The Ingester Service process forwards items and the configured pipelet-configuration to the Plumber Service and waits for it’s response

Bottleneck Plumber

Priorly, per default, one plumber worker process gets spawned
That may lead to inefficient pipeline processing because of one slow step
- Ingester process may fail with a timeout if the plumber doesn’t manage to respond in time (TimeoutError)
- That happens usually for batches (default N=1000) that contain mostly large PDFs combined with a Pipelet-Step that performs computational heavy CPU-bound tasks (like the NLP-Tagger)

The Ingester service can spawn multiple worker processes to parallelise the processing of batched steps like pipelet, language-detection, ml-workflow, etc.
One Ingester worker process consumes one batch and splits it into √len(batch_items) mini-batches to allow further parallelisation and increase throughput (since Release 3.3.4).
- Those mini-batches are handled and sent concurrently to the Plumber Service, using a ThreadPool maintaining step_plumber_mini_batch_threads threads.

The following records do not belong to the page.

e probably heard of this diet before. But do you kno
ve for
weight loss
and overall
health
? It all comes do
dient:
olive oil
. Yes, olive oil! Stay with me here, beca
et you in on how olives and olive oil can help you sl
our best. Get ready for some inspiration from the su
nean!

$ /etc/squirro/ingester.ini
[ingester]
processors = 2

[pipeline] 
step_plumber_mini_batch_threads = 2

Note

ingester.ini has a related configuration processor.workers
- That setting is used only for pipeline-steps that get executed in parallel using a thread-pool (like webshot-step).

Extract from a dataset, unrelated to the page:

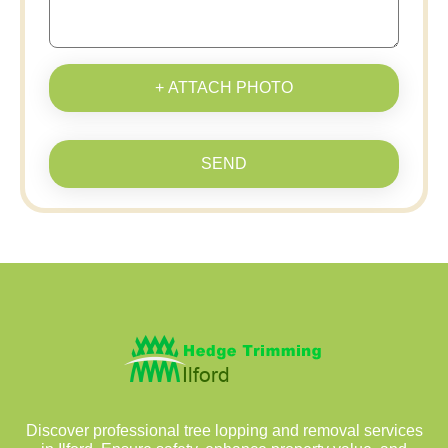
+ ATTACH PHOTO
SEND
Discover professional tree lopping and removal services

With the example configuration above, the Plumber Service should spawn 4 workers to have always enough resources ready to handle incoming mini-batches served by Ingester processes at any time (ingester.processors x ingester.pipeline.step_plumber_mini_batch_threads
= plumber.server.max_spare = 4)

$ /etc/squirro/plumber.ini
[server]
fork = true
max_spare = 4